At a first sight these two different approaches may be explained by the different historical and theoretical background of both authors, and indeed if one looks at fifteenth century history through the eyes of historian who gradually had become a national icon (as was the case with Pirenne) of through the glasses of a historian sensible for the expression of cultural decay and loss of content. This belonging to two different worlds becomes very clear when in 1933 Pirenne writes to Huizinga, thanking him for the gift of Huizinga’s most recent public address as rector of Leiden university ‘Over de grenzen van spel en ernst in de cultuur’ (on the limits of game and seriousness in culture, a prelude to his book ‘Homo ludens’ published in 1937). Huizinga refers to culture, Pirenne thinks economics, for in his reaction he poses the question of where the boundaries of games have to be situated, where in human behaviour does the game end and where starts the serious business of economics ?
The extraordinary times both were to live in, however, led to a growing reconsidering of these methodological certainties. For both paradigms came under pressure from outside developments: both the ‘national’ state as a driving and explaining force in history (present in Pirenne’s work) and cultural and moral values (put forward by Huizinga who after his ‘waning’ developed into a critical observer of the cultural malaise of the period he was living in) were to be subjected to the effects of the violence World War One had unleashed in western society. The same letter from Pirenne to Huizinga I just quoted deals with a sad story concerning a row in the small world of Dutch historians, provoked by the stealing by Huizinga’s colleague in Leiden, Colenbrander, of some of Pirenne’s insights on the actions of William the Taciturn. Huizinga, rector of Leiden University was demolished by this affair and set of to Berlin in a demoralised mood in order to give two lectures there, on January 27 and 28 1933, two days later the German general elections brought about the fall of the Weimar republic and the start of Hitler’s career as chancellor. As Pirenne in 1914, Huizinga was caught up by the course of history and it was this history, unfolding under his eyes which was going to dictate the future subjects he was to deal with.
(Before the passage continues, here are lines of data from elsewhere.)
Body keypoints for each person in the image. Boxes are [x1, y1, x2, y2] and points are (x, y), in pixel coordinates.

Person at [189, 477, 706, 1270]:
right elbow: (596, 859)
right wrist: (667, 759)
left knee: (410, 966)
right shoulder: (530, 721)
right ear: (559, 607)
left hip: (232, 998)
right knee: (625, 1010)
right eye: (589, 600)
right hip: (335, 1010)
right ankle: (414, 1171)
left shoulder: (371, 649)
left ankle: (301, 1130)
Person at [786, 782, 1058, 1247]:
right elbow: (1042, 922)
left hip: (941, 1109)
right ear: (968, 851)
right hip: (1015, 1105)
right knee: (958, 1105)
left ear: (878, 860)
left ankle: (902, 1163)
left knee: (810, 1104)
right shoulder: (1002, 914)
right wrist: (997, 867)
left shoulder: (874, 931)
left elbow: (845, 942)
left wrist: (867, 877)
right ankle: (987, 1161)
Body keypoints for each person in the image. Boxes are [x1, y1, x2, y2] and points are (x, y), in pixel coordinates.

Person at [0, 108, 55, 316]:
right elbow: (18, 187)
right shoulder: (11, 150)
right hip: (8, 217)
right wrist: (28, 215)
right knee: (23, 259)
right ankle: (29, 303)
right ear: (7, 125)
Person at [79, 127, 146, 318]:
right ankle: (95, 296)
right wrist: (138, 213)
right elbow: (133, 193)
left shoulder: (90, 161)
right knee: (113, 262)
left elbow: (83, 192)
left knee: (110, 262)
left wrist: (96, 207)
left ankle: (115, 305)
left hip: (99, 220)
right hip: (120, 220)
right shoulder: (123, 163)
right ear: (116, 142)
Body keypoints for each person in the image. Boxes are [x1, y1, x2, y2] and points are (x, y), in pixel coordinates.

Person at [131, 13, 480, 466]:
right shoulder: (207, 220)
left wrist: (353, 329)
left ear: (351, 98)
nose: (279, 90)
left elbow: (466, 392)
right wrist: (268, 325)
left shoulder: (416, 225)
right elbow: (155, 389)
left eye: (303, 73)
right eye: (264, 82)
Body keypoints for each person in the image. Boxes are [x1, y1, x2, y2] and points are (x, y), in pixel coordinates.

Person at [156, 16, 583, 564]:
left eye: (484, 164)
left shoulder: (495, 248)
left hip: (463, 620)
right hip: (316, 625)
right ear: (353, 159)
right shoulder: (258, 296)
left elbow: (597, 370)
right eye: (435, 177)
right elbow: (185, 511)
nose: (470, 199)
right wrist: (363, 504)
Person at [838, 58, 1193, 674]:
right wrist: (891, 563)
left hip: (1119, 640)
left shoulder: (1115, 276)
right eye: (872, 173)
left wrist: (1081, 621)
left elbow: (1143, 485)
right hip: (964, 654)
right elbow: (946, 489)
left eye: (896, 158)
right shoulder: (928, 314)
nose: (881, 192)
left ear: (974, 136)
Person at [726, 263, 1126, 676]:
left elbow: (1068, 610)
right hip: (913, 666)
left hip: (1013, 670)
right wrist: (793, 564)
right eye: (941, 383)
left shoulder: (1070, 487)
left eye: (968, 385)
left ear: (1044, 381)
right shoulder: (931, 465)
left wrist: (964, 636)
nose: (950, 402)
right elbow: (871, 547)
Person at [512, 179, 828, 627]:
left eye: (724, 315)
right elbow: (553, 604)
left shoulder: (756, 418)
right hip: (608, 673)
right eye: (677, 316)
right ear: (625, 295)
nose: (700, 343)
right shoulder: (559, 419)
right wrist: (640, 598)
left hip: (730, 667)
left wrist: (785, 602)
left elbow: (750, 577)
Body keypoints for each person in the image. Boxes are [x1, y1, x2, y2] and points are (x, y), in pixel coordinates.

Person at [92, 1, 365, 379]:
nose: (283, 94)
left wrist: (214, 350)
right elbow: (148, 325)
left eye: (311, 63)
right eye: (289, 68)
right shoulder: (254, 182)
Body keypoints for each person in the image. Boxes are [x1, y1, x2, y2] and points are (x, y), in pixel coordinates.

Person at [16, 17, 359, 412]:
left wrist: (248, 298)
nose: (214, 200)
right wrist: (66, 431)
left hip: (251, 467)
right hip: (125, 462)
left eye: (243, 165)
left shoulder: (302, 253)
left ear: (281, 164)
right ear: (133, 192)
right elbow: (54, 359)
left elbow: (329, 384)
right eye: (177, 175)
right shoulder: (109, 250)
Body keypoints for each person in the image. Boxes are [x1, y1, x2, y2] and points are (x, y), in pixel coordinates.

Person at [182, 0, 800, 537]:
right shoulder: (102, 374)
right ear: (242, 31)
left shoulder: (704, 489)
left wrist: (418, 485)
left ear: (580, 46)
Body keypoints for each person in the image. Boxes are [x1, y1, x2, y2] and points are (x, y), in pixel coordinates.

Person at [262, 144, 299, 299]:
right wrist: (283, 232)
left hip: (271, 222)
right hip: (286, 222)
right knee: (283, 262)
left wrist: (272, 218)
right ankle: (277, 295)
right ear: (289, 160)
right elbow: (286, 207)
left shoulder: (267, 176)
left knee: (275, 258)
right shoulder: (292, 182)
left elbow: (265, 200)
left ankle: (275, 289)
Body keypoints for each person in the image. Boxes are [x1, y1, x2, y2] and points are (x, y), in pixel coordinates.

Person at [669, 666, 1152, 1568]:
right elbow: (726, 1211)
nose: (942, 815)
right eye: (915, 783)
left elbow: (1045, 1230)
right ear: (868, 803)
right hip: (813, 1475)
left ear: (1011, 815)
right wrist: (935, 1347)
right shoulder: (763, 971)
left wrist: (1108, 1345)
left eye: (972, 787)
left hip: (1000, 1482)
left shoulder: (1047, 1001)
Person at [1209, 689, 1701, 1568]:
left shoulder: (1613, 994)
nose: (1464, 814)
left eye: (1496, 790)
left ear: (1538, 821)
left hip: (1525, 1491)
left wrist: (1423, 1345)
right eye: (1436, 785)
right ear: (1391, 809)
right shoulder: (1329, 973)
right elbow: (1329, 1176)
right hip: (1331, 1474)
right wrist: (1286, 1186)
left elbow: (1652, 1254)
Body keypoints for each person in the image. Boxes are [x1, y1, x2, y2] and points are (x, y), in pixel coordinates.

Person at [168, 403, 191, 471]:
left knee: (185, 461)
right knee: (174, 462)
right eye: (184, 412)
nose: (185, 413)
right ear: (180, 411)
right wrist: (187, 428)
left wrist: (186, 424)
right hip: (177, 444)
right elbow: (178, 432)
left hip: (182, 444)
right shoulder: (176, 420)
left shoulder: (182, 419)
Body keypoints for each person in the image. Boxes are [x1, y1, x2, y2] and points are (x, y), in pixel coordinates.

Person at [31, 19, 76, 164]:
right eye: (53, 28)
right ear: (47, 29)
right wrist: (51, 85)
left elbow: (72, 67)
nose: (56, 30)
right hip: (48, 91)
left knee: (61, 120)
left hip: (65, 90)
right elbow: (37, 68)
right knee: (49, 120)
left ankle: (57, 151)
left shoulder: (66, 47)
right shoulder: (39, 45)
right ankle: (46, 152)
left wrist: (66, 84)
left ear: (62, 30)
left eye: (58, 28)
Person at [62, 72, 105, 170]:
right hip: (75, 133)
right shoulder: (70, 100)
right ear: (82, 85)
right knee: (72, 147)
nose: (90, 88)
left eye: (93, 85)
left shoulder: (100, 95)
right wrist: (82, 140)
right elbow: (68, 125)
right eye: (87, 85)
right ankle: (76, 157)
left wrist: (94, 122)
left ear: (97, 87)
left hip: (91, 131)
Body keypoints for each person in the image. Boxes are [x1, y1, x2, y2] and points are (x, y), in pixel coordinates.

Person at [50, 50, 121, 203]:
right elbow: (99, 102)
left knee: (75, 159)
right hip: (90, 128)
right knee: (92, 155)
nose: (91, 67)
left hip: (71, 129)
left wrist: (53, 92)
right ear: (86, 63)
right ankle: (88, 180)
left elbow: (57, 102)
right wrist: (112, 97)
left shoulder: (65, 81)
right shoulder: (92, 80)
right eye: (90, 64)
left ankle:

Pirenne’s belief in the force of historicism had already received an important blow during world war one, epitomised by the tragedy of the rupture with Lamprecht, when the latter visited Belgium in 1915 hoping to win support from Belgian intellectuals (among them Pirenne and his pupils) for a pro-german policy. After his return form German captivity (on March 18 1916 Pirenne and his Ghent colleague Paul Fredericq had been arrested because they had refused to endorse the imposed flamandisation of Ghent University by the German occupation) nothing was ever to be the same for Pirenne. Loaded with international recognition as one of the symbols for the martyrdom of Belgium during World War one and as an intellectual authority of prime importance, he was asked to participate as its first director to the new historical review the ‘Annales d’histoire et économique’ two ambitious young French scholars, Lucien Febvre and Marc Bloch were starting from 1929 on and which has ever since given decisive impetuses to the renewal of historical research, both in France and abroad. The ‘Annales’ were however in 1929 also considered as an anti German tool, aiming at weakening the traditional great impact of German historiography in the field of social and economic history.